Delta’s leaders think that’s rather harsh. Steven Hurlburt, director of the Delta Cost Project, pointed to a section of Jaquette’s paper comparing expenditures among three different databases. Compared to the other databases, Delta’s numbers were different -- but they weren’t that different.

“The differences in dollar amounts are insignificant,” Hurlburt said. “I don’t think the authors support those broad, sweeping conclusions that they make.”

And without grouping certain institutions, Hurlburt said, researchers will run into other problems. Say there’s one “parent” institution and three “child” institutions. When you measure per-student spending, you need to group the institutions in order to get an accurate ratio. If you don’t, you’ll be counting spending from all four institutions, but you’ll only be counting students at the “parent” institution.
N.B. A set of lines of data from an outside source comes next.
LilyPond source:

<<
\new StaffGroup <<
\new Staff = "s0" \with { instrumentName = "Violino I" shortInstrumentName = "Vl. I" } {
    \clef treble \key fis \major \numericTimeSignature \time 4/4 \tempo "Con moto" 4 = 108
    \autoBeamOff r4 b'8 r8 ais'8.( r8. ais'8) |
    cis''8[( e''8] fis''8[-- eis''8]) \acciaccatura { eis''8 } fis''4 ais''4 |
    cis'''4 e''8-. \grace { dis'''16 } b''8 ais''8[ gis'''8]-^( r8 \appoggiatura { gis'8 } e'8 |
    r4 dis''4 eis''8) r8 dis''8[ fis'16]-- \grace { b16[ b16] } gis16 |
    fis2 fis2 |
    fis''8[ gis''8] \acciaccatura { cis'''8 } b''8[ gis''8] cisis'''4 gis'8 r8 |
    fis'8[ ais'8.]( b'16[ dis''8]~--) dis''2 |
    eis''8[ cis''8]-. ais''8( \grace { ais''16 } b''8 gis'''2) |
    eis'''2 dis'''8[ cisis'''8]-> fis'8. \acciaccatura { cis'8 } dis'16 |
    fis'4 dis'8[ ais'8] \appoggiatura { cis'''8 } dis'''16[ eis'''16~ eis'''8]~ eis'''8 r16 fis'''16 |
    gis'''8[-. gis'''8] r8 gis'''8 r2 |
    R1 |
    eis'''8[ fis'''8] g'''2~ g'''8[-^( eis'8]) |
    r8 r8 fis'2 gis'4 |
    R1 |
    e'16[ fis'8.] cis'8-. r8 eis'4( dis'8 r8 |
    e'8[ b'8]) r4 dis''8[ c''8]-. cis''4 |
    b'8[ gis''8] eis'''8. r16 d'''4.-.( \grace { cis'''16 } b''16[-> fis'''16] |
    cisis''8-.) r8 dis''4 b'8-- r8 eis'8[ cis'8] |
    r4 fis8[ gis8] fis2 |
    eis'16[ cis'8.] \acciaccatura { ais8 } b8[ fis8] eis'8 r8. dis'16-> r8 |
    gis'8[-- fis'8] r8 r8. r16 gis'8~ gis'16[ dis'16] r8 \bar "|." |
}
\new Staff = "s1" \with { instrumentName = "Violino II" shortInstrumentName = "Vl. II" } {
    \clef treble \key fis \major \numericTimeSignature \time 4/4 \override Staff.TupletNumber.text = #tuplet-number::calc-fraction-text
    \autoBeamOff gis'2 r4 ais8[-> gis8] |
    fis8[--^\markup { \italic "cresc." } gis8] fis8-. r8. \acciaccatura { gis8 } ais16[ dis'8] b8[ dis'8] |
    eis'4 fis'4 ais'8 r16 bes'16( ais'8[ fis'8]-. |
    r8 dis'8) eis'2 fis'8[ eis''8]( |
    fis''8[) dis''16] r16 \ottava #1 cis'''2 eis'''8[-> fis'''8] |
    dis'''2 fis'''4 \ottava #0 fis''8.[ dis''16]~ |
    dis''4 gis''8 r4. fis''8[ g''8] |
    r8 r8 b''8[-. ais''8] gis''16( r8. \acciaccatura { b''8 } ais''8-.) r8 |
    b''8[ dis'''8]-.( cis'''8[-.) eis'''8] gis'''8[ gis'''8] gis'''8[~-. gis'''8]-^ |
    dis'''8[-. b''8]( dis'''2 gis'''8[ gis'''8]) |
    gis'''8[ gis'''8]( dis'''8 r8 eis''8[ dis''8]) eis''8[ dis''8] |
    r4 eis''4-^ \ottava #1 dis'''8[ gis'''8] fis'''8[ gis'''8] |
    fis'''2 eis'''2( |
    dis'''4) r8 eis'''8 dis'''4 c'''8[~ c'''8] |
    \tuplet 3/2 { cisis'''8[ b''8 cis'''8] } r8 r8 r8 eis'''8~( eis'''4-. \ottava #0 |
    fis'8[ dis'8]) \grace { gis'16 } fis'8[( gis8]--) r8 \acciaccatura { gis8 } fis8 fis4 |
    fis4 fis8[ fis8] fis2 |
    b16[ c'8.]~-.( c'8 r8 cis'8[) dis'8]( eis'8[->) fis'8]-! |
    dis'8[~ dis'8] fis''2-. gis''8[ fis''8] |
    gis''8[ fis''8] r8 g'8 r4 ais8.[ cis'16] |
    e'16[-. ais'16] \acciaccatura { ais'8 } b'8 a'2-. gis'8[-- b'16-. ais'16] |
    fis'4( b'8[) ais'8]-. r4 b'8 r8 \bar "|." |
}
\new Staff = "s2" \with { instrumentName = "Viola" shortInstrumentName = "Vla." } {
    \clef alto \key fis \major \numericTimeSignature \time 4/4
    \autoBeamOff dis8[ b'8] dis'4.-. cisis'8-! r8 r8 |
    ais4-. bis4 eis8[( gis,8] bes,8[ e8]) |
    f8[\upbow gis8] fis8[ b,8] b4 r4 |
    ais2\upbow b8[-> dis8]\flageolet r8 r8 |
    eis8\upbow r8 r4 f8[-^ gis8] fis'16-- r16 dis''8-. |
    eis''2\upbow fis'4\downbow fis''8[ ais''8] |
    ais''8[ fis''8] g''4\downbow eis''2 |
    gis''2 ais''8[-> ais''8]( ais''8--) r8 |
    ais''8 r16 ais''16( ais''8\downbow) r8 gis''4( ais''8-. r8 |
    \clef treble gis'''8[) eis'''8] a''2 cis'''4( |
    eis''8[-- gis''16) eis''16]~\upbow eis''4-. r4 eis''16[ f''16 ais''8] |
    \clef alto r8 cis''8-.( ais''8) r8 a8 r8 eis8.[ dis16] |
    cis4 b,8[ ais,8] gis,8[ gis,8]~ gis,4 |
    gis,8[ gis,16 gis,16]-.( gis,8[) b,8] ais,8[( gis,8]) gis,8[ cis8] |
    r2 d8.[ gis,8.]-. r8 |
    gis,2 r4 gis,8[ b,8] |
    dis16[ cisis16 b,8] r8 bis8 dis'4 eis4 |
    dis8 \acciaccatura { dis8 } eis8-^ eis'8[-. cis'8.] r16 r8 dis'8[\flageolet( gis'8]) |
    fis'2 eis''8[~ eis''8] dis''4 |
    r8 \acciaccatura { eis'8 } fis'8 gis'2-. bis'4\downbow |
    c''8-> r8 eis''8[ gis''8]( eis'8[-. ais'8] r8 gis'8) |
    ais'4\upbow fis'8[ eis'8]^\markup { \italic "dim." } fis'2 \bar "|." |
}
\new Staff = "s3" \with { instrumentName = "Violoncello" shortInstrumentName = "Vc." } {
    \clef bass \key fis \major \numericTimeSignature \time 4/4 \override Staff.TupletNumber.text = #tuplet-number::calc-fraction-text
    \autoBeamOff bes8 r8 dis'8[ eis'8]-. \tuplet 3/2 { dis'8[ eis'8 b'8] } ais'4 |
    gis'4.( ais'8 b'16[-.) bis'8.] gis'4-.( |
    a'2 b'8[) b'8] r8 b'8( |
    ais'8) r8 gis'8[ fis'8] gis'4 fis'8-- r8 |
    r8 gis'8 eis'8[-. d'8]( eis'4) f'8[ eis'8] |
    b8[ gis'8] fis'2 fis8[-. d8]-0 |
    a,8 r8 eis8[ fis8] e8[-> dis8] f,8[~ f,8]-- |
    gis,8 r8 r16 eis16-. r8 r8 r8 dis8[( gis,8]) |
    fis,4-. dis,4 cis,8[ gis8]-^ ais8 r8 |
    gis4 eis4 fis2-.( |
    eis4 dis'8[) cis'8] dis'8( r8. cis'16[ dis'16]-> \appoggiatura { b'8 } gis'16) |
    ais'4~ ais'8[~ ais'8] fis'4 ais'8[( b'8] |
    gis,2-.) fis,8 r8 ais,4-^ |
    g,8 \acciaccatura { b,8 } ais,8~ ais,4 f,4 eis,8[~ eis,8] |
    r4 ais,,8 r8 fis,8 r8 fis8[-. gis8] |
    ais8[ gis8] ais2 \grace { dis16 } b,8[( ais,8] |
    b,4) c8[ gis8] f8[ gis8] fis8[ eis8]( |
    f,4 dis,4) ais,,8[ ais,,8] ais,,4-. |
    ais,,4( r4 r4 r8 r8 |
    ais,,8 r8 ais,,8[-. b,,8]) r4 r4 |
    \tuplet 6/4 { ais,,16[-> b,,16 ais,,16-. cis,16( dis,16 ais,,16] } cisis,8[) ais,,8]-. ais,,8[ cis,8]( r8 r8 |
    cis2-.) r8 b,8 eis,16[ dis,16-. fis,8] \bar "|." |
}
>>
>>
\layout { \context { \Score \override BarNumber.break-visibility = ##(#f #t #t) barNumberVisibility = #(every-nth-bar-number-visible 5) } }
And in that case, Hurlburt said, “you're going to make it look like they’re spending a whole lot more money than they actually are.”

In his paper, Jaquette also suggested that researchers create their own datasets. Delta’s database has a narrow focus, he argued, which makes it difficult to measure a wide range of issues.

“The Delta Cost Project was founded and funded based on this mainstream policy consensus about what are the important problems in higher education,” Jaquette said. “That narrow focus led to a narrow data set, which led to a narrow analysis being done.”

Wellman, the project’s founder, said that it would be a lot of work for researchers to create their own databases, and many would shy away from that solution. But there are other ways to improve the data, she said, noting the TCS Online system, another Delta product, which doesn’t use as much grouped data. Fewer colleges group their data today than in the past, and TCS Online only goes back to 2007, so it's able to display ungrouped data for any institutions that have been reporting separately since then.

She hopes that the paper will spur the National Center for Education Statistics to put resources toward updating the database and improving the TCS system.

“I completely agree that the data can be made better,” she said in an email. “I don’t agree that the solution is to stop doing the analyses because of it.”